_Exercise goal_. The data below holds a line containing "un protocolo claro a seguir?" and a line containing "En consultas realizadas"; please quote exactly those two lines and every line between them, and nothing else.

[Page-level text extractions]
[Start of Attachment]

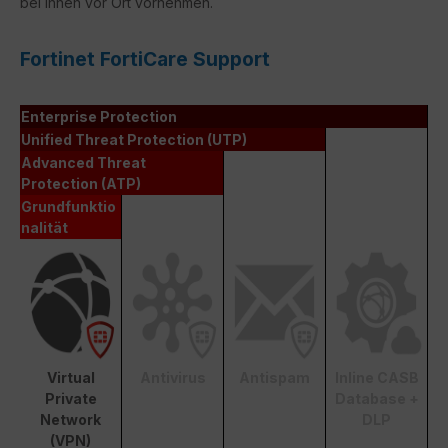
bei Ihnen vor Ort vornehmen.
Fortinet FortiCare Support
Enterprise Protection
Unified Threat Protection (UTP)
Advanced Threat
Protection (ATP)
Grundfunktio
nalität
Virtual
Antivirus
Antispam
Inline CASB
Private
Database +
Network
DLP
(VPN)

[End of Attachment]
[Start of Attachment]

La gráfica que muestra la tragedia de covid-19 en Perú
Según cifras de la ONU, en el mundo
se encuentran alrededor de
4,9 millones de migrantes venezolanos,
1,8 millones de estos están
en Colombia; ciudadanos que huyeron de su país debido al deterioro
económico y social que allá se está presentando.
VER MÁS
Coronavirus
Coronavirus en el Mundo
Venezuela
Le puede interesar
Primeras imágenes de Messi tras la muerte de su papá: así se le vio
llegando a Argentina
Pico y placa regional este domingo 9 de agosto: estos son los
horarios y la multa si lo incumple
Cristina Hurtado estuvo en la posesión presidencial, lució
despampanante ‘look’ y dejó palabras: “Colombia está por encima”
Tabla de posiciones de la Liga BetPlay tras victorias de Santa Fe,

[End of Attachment]
[Start of Attachment]

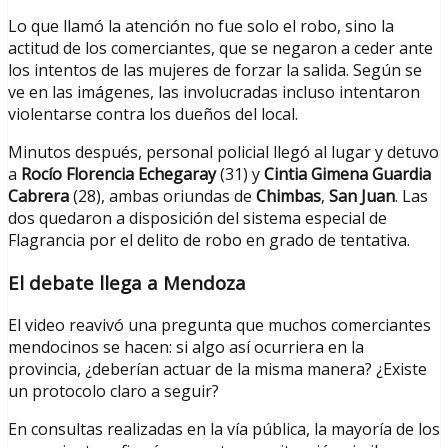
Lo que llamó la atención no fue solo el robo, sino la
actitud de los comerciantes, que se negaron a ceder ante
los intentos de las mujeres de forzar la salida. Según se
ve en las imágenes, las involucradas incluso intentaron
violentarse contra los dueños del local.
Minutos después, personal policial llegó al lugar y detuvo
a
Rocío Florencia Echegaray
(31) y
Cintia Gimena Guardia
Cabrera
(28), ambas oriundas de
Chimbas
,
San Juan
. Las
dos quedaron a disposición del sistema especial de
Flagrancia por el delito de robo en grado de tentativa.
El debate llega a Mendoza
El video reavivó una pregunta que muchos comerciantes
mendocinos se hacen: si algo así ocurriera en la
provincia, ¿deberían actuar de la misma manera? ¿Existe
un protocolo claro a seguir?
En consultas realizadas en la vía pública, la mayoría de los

[End of Attachment]

_Your solution_.
un protocolo claro a seguir?
En consultas realizadas en la vía pública, la mayoría de los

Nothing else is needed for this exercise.